======== Supplied material

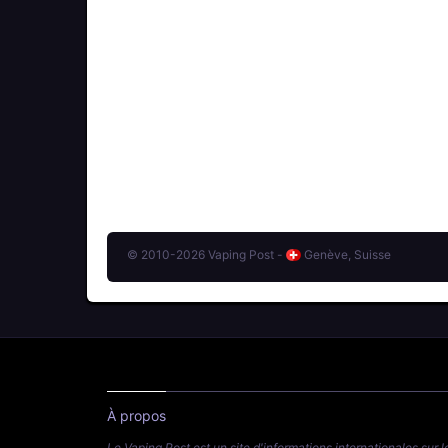
© 2010-2026 Vaping Post -
Genève, Suisse
À propos
Le Vaping Post est un site d'informations internationales sur l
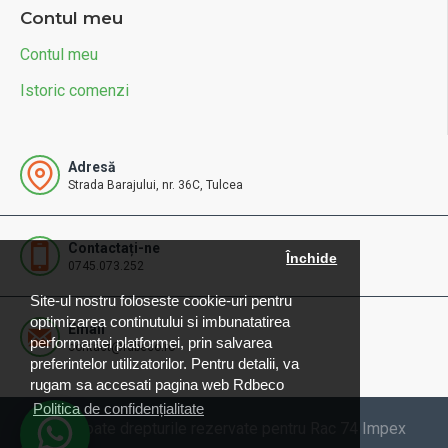
Contul meu
Contul meu
Istoric comenzi
Adresă
Strada Barajului, nr. 36C, Tulcea
Contactați-ne
Închide
0745.073.252
Site-ul nostru foloseste cookie-uri pentru
optimizarea continutului si imbunatatirea
Email
performantei platformei, prin salvarea
contact@rdbeco.ro
preferintelor utilizatorilor. Pentru detalii, va
rugam sa accesati pagina web Rdbeco
Politica de confidențialitate
© 2025 Toate drepturile rezervate pentru Rac 74 Impex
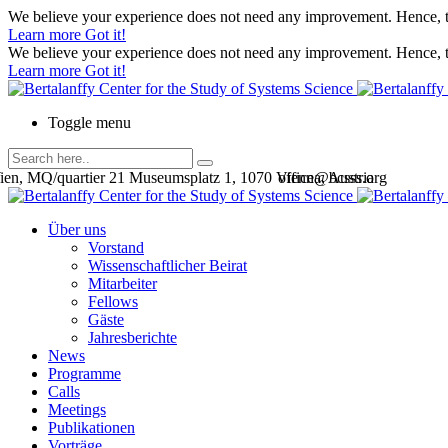
We believe your experience does not need any improvement. Hence, th
Learn more
Got it!
We believe your experience does not need any improvement. Hence, th
Learn more
Got it!
Toggle menu
en, MQ/quartier 21 Museumsplatz 1, 1070 Vienna, Austria
office@bcsss.org
Über uns
Vorstand
Wissenschaftlicher Beirat
Mitarbeiter
Fellows
Gäste
Jahresberichte
News
Programme
Calls
Meetings
Publikationen
Vorträge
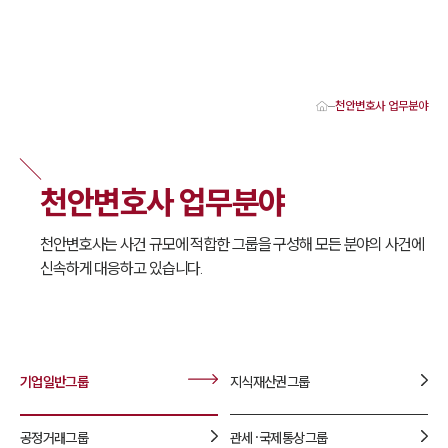
천안변호사 업무분야
대륜 천안로펌 강점
서울·대전·천안변호사
천안형사전문변호사
천안변호사 업무분야
천안이혼전문변호사
천안학교폭력변호사
천안부동산변호사
천안변호사는 사건 규모에 적합한 그룹을 구성해 모든 분야의 사건에
천안음주운전·교통사고변호사
신속하게 대응하고 있습니다.
천안변호사 업무분야
천안변호사 주요 업무사례
천안 분사무소 오시는 길
천안변호사상담 상담접수
채용정보
기업일반
그룹
지식재산권
그룹
공정거래
그룹
관세·국제통상
그룹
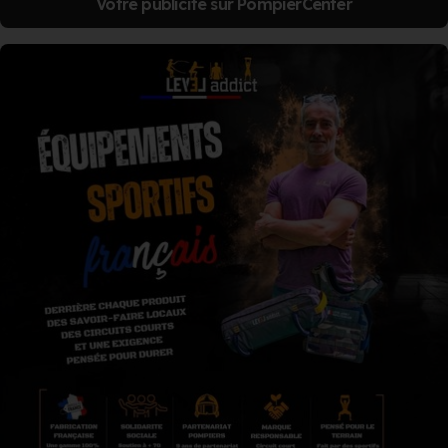
Votre publicité sur PompierCenter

================

_What the task asks_. Please pick out and copy each line in the data above that contains the word "Vaping".

_Task answer_.
© 2010-2026 Vaping Post -
Le Vaping Post est un site d'informations internationales sur l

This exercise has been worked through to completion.